Quelle émotion, de plonger vers le sol! Un vol en chute libre.

«Ce moment, c’est toujours comme si c’était la première fois.»

Elle s’était confessée à lui avec ces mots exacts.

Puis sur Terre elle venait terminer sa course: parfois dans une plante, parfois dans une flaque d’eau, parfois dans un être vivant. Et le cycle de la vie pouvait recommencer. Comme il en était depuis la nuit des temps.

De ses rêveries il fut soudain ramené à la réalité par une lumière à l’autre bout du quai et par des bouffées de fumées cycliques et constantes qui se faisaient de plus en plus proches: le train arrivait.

Quelle situation étrange, pensa-t-il: il ne savait pas où il allait, et cela ne lui importait pas. C’était justement cela qui le faisait se sentir heureux: il prenait le train pour la dernière fois, sans même savoir où ce dernier allait l’emmener. Où est-ce qu’il allait arriver. Où est-ce qu’il allait aller. Il savait seulement qu’il ne reviendrait plus jamais.

Soudain, il remarqua le guichetier à ses côtés.

Ce dernier tenait à présent un panneau et un sifflet. Apparemment, dans cette gare, c’est lui qui faisait tout. Cela devait être, de toute évidence, un moyen de réduire les dépenses. C’était peut-être pour cela qu’il avait été un tantinet peu courtois. Ce travail n’était probablement pas le sien à l’origine, et ainsi tout s’expliquait.

Examiner plus en détails les choses permet toujours de mieux comprendre ce qui se passe autour de nous.

Cet employé distrait affichait à présent un air austère et digne, et se tenait droit, comme pour souligner, par sa posture, le rôle qui lui incombait. Tel un soldat chevronné, il porta le sifflet à sa bouche d’un geste mesuré et souffla fort: trois fois, avec une intensité et une durée rigoureusement identiques. Indéniablement, la maîtrise du geste semblait être le résultat d’années d’expérience.

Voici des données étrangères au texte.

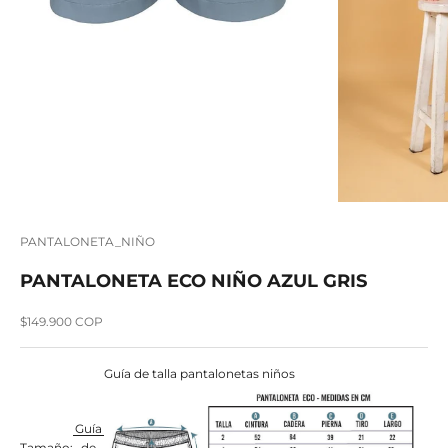
PANTALONETA_NIÑO
PANTALONETA ECO NIÑO AZUL GRIS
Precio de oferta
$149.900 COP
Guía de talla pantalonetas niños
Guía
Tamaño:
de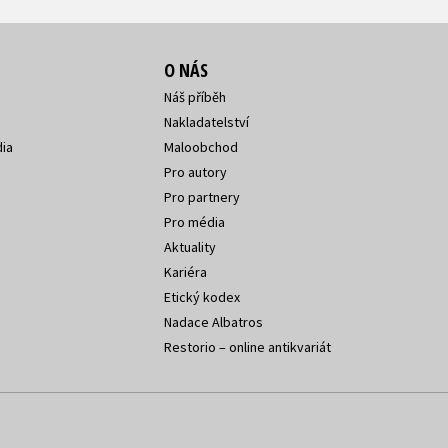
O NÁS
Náš příběh
Nakladatelství
ia
Maloobchod
Pro autory
Pro partnery
Pro média
Aktuality
Kariéra
Etický kodex
Nadace Albatros
Restorio – online antikvariát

Le train se mit à ralentir et atteignit lentement le quai, arrêtant le centre exact de la chaîne de wagons juste en face de l’entrée. Il y en avait seulement trois, au total: l’unité motrice, un seul compartiment voyageurs, et à l’arrière, une dernière voiture sans fenêtres, sûrement destinée aux marchandises. Asdrubale n’en fut pas étonné: avec un seul quai, après tout, on ne pouvait tout de même pas s’attendre à un bolide argenté dernier cri.

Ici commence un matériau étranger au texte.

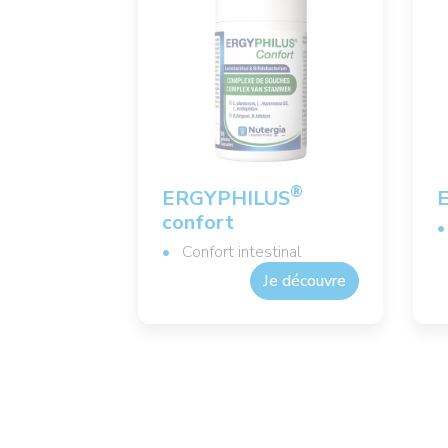
®
ERGYPHILUS
confort
Confort intestinal
Je découvre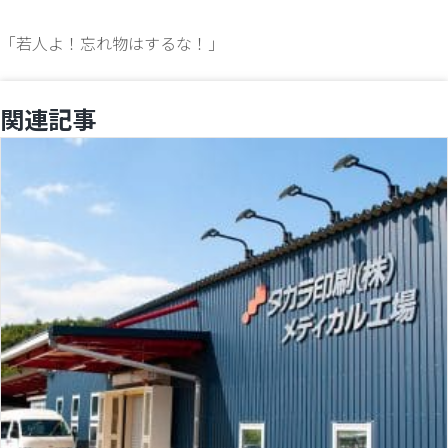
「若人よ！忘れ物はするな！」
関連記事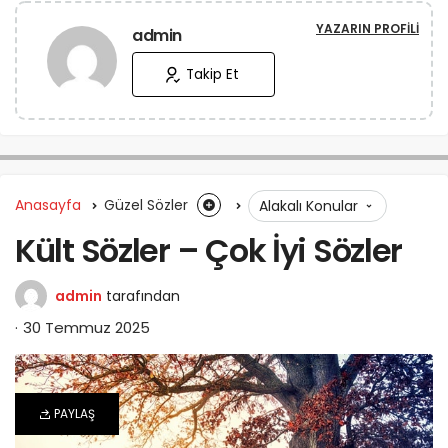
YAZARIN PROFILI
admin
Takip Et
Anasayfa
Güzel Sözler
Alakalı Konular
Kült Sözler – Çok İyi Sözler
admin
tarafından
30 Temmuz 2025
PAYLAŞ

Les portes se placèrent juste en face de lui, et s’ouvrirent en coulissant, dans des bouffées de fumée.

Il posa un premier pied sur le marchepied et entra.

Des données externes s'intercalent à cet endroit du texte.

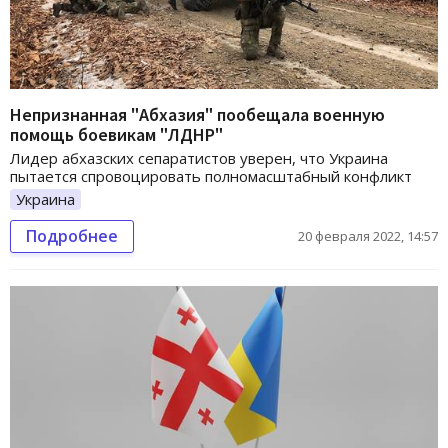
Непризнанная "Абхазия" пообещала военную
помощь боевикам "ЛДНР"
Лидер абхазских сепаратистов уверен, что Украина
пытается спровоцировать полномасштабный конфликт
Украина
Подробнее
20 февраля 2022, 14:57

À nouveau, il demeura abasourdi, car les surprises n’étaient décidément pas terminées. Tout le reste il avait pu, d’une certaine manière, le justifier, l’expliquer, le comprendre mais ce qu’il avait devant les yeux était vraiment insolite: les sièges étaient en bois. Et une nouvelle fois, il fut frappé par cette odeur ancienne et caractéristique, qu’il n’avait sentie que lorsqu’il était enfant. Oh, quelle belle surprise: il n’aurait jamais cru que de tels wagons circulaient encore.

Il n’y avait pas de cloisons. Les sièges étaient incommodes, spartiates, bas et usés par le temps. Mais presque tous étaient occupés par des bagages de tailles diverses: paquets, boîtes, sacs. À un seul endroit apparemment, il restait des places assises disponibles: au fond vers le wagon de tête, où deux rangées de sièges en face l’une de l’autre, traversées par l’allée centrale, étaient occupées par des gens. Il s’y dirigea, l’air circonspect et quelque peu étonné, et vit qu’il n’y avait qu’un seul siège vide.